A spirit of ecumenicalism has dominated the work of the organization with dialogues between different denominations taking place and solidified in the vision statement of UCLC today. “As a Lycoming County Faith Community:

• We are persons and congregations who care about our neighbors.

• We celebrate unity through faith in action.

• We respect people and communities in their faith journeys.

• We believe in the broader mandate of Jesus to care in tangible ways to fee the hungry, to give drink to the thirsty, to welcome the stranger, to clothe the naked and to visit the sick and imprisoned.

• We facilitate cooperation and understanding on faith, life and justice issues.

• We energize people by mobilizing congregations and communities in response to emerging needs.

Over the years Gwen Bernstine, who has headed the group as its director for the past 30 years, has seen growth in membership during her tenure. When she began as director, there were about 120 churches involved – now that fluctuates between 150 and 180, she said recently. One of the important things she has seen develop over the years is the importance of connections among church leaders and the laity.

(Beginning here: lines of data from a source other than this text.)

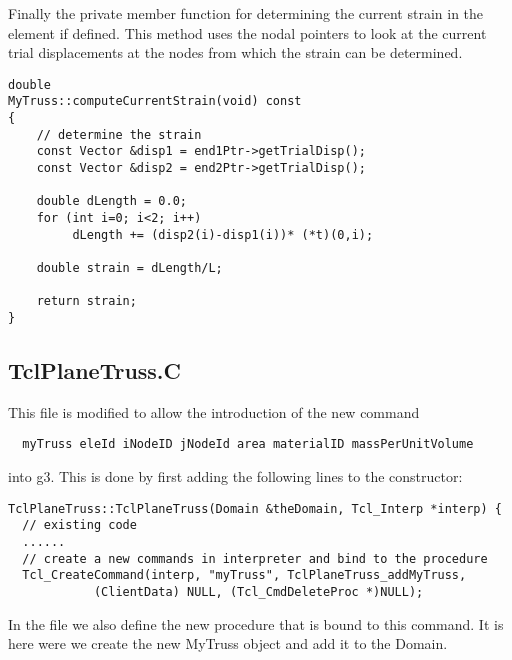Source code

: \documentclass[12pt]{article}
\begin{document}
Finally the private member function for determining the current strain
in the element if defined. This method uses the nodal pointers to look
at the current trial displacements at the nodes from which the strain
can be determined. 

{\sf\small
\begin{verbatim}
double
MyTruss::computeCurrentStrain(void) const
{
    // determine the strain
    const Vector &disp1 = end1Ptr->getTrialDisp();
    const Vector &disp2 = end2Ptr->getTrialDisp();	

    double dLength = 0.0;
    for (int i=0; i<2; i++)
         dLength += (disp2(i)-disp1(i))* (*t)(0,i);
    
    double strain = dLength/L;

    return strain;
}
\end{verbatim} }

\subsection {\sf TclPlaneTruss.C}
This file is modified to allow the introduction of the new command
{\sf \begin{verbatim}
  myTruss eleId iNodeID jNodeId area materialID massPerUnitVolume
\end{verbatim} } 
\noindent into g3. This is done by first adding the following lines to
the constructor: 

{\sf \begin{verbatim}
TclPlaneTruss::TclPlaneTruss(Domain &theDomain, Tcl_Interp *interp) {
  // existing code
  ......
  // create a new commands in interpreter and bind to the procedure  
  Tcl_CreateCommand(interp, "myTruss", TclPlaneTruss_addMyTruss,
		    (ClientData) NULL, (Tcl_CmdDeleteProc *)NULL);  
\end{verbatim} } 

In the file we also define the new procedure that is bound to this
command. It is here were we create the new MyTruss object and add it
to the Domain.
\end{document}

“Within all the congregations within the state and nationally, the ways that we’ve linked together has benefited united churches in so many different ways,” she said. “To think about the ways we’ve worked together in flood relief and the connections we’ve been able to forge with all the different faith traditions as we work together to do that. We each do a piece of flood relief in different ways. The whole thing happens. It’s amazing how all that works,” she added.

“It is amazing to me that those kinds of connections have been the lifeblood of why we do the stuff that we do.” The United Churches has been involved with many areas of ministry. From the very beginning and continuing today, the group has provided worship opportunities for those in nursing homes and in prisons, although now because of COVID, in-person visits are not permitted. Racism is another issue the UCLC has worked with.

In 1991, when the Ku Klux Klan wanted to march down Fourth Street in Williamsport, Bernstine said that UCLC issued its first racism resolution which they reaffirm each year. “It continues to be an issue,” she said, adding that the Klan’s visit last year focused on the Jewish community. “They seem to be an equal opportunity offender. They’re willing to focus on almost anyone except themselves,” she said. Along with racism, Bernstine cited mental health and poverty as other social issues that the group “plugs away on.”

In the late 1980s the Shepherd of the Streets program was implemented. Bernstine said that now that tends to focus most on helping with medical needs for people. “That tended to be the area of need that no one else was focusing on,” she said.

The food pantry and the Shepherd of the Streets are the two staffed ministries supported by UCLC that work with the issue of poverty still today. The food pantry was one of the first groups to allow clients to “shop” for the items they need rather than handing out a prepared food bags which decreased the amount of food that was wasted.